The responsibility shifted during the crypto winter whereas regulators slid the vetting process for new coins to the exchanges themselves, this piled high the responsibility they were already dealing with in the fast-changing world of cryptocurrency trading.
Think about the task as head of one of the 200 crypto exchanges. You need to fund the development of a blockchain based matching engine for those coming to your site, have a safe and secure hot wallet, you need liquidity and you need to list multiple currency pairs in order to exist. Then, you need to survive a 70-90% selloff in the underlying assets.

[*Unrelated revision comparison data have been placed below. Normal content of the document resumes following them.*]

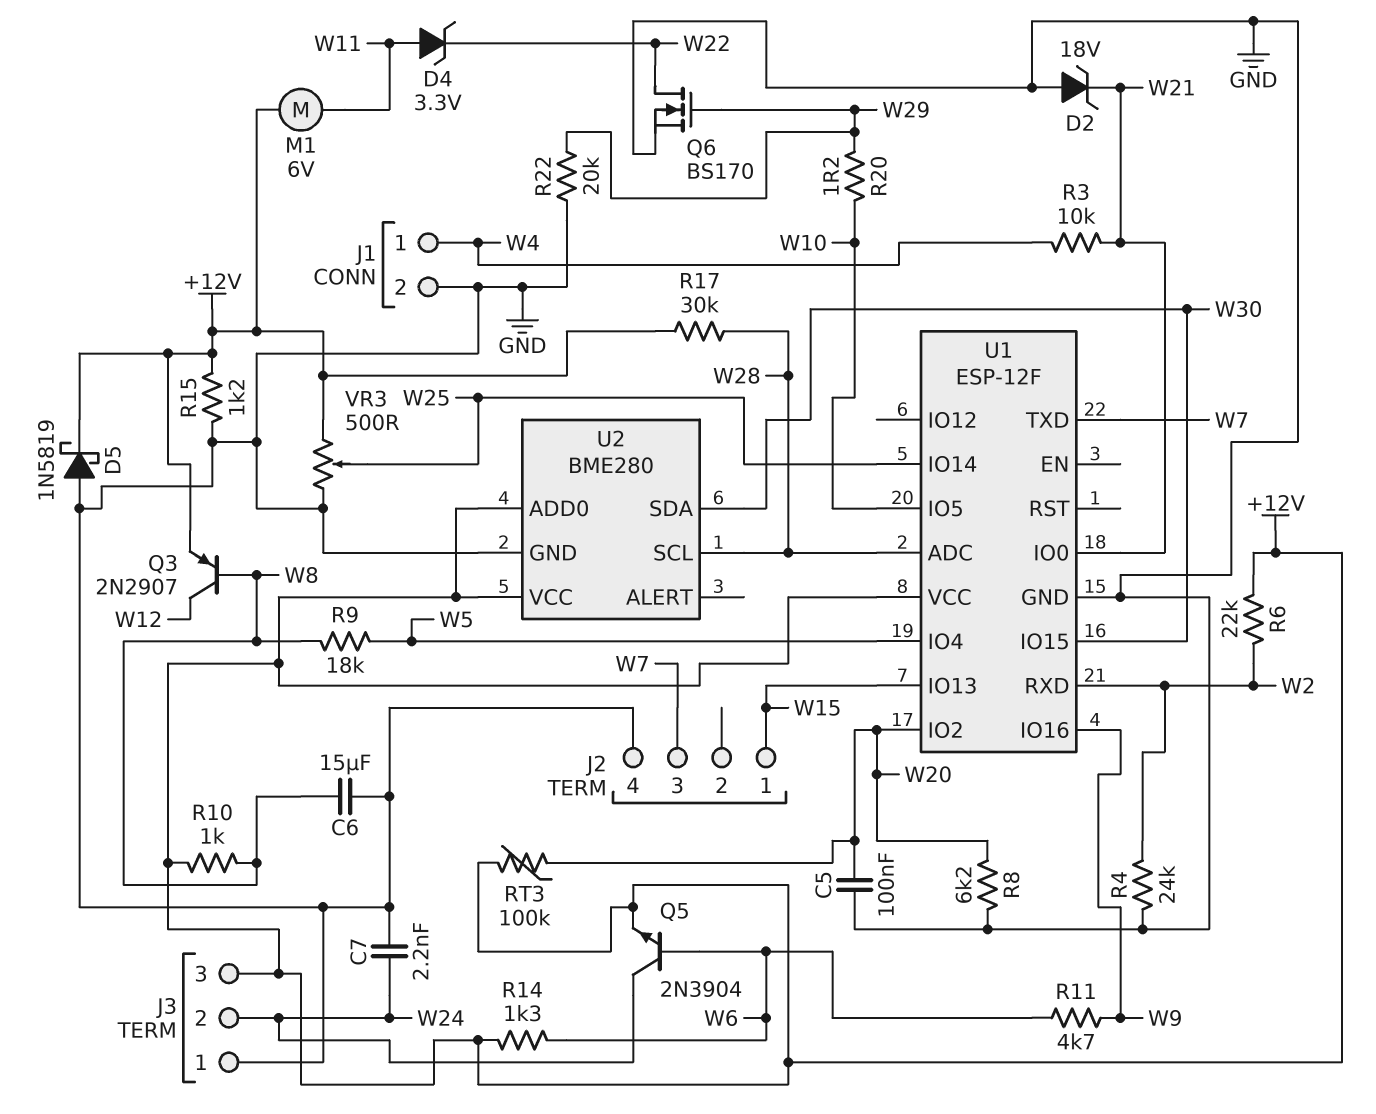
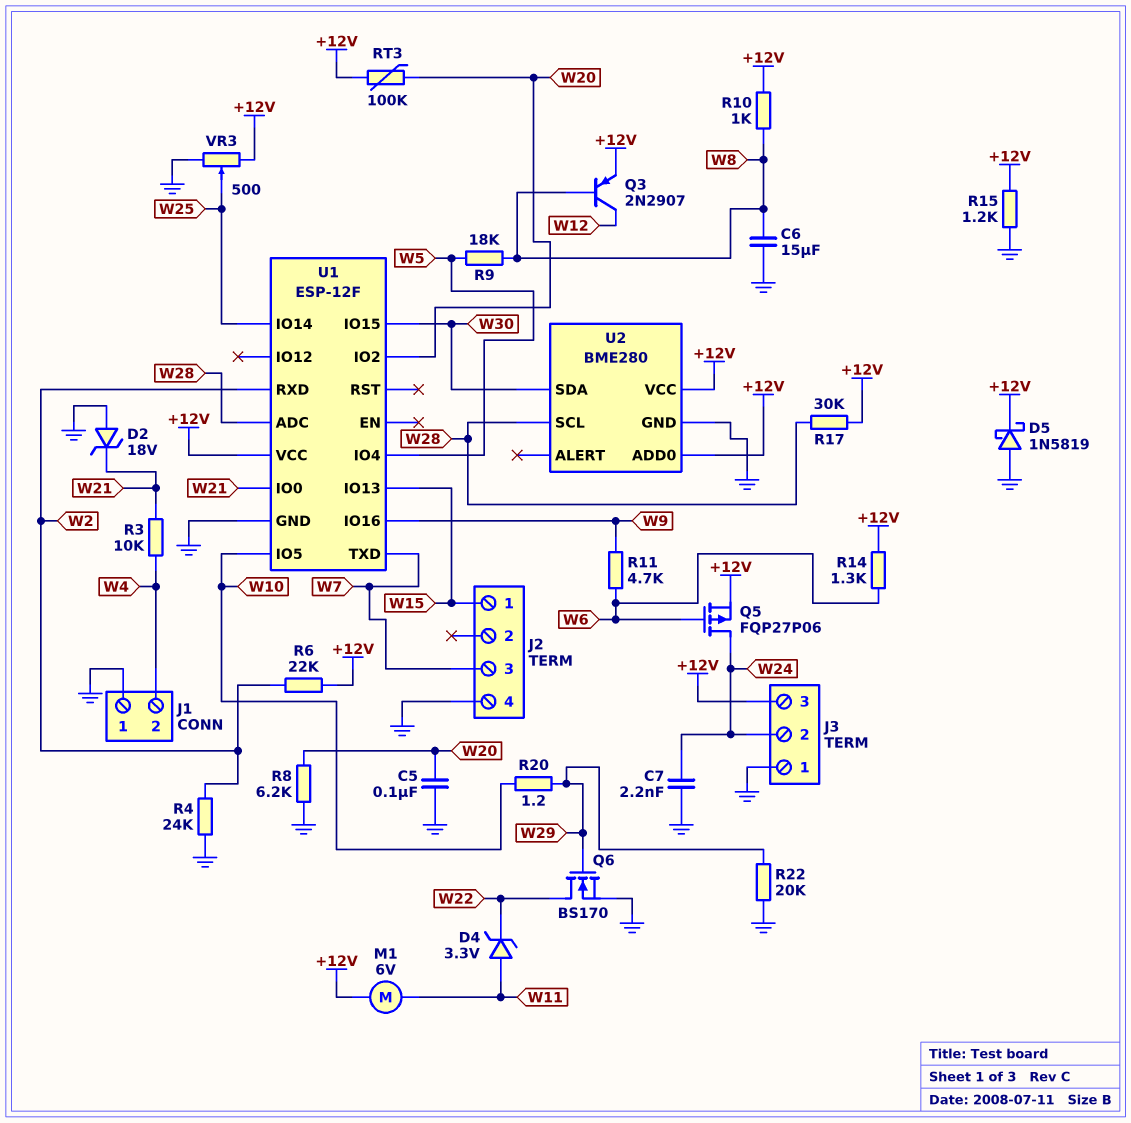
J1 pin 1: W4 -> GND
J1 pin 2: GND -> W4
Q5: NPN 2N3904 (B W6, C W24, E +12V) -> PMOS FQP27P06 (G W6, D W24, S +12V)

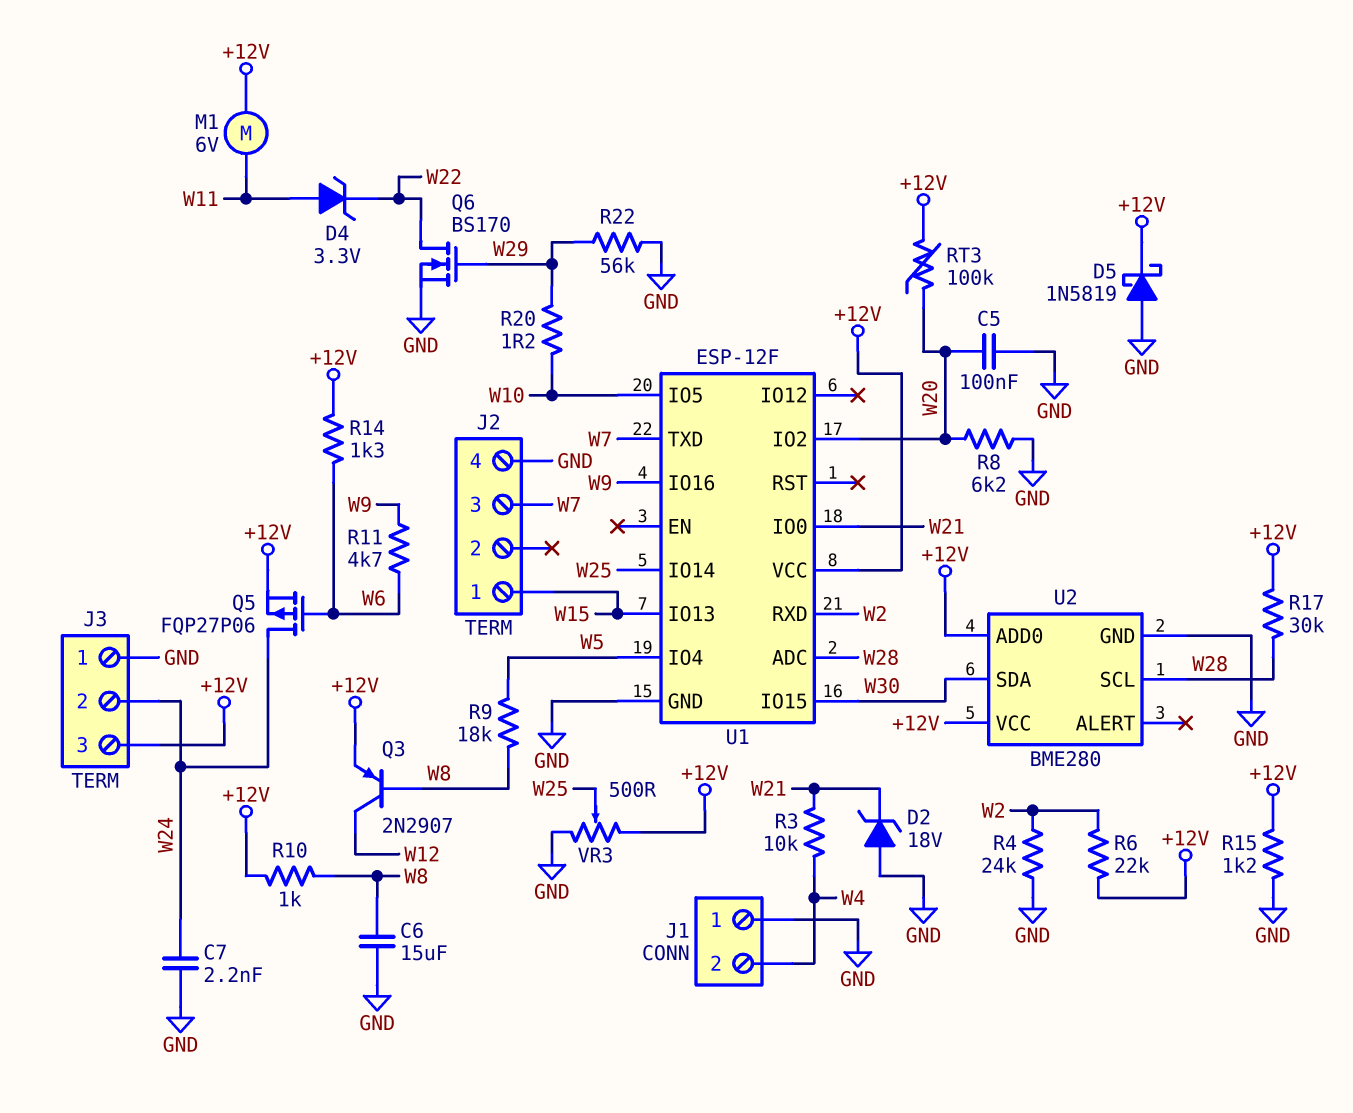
R22: 20k (GND, W29) -> 56k (GND, W29)

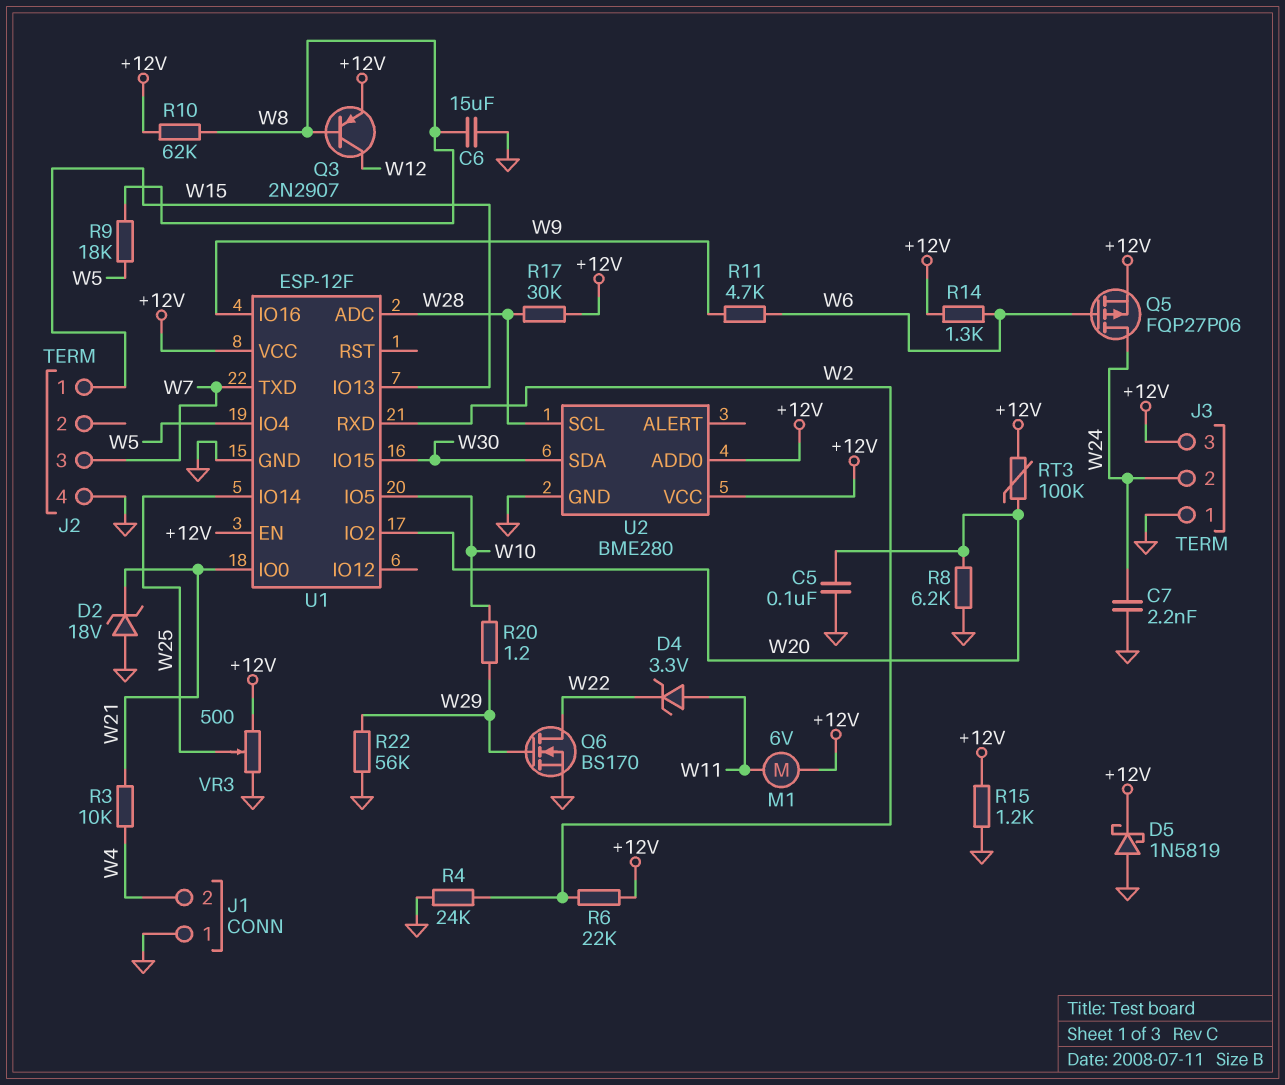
R10: 1k (+12V, W8) -> 62k (+12V, W8)
U1 pin EN: none -> +12V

Finally, once the smoke clears the regulators say you need to vett any new coins that come to your members – this is the role of the exchanges in Q2 2019, and it is a daunting task.
The evolution from IPO to ICO to STO to IEO reflects a changing macro investing asset class where the world is dubious of the stock market. They are concerned about the 4 technology stocks driving the stock market, and they know instinctively that stocks should not have a ten-year run without some sort of disaster. This brought the rise of Bitcoin in 2008, as the Lehman Brothers and Bear Stearns failures showed the vulnerability of equities – enter Bitcoin.
We are a decade in now to an era where fiat currency will disappear like the landline, the taxi cab, and a phone booth. All money will be held in some sort of digital format with the rare paper dollar appearing for payment like a doubloon.
These are the early days of crypto where acceptance is low and volatility is high. Greed turns quickly to fear and new coins blur the lines similar to the Dot.com explosion of 1996 where 90% of the companies failed in a year. The similar part of the crypto move will be that many of these public blockchains will survive and flourish and end up like Amazon, Microsoft or Apple. The technology era of the 1990’s is alive in the IEO market of 2020.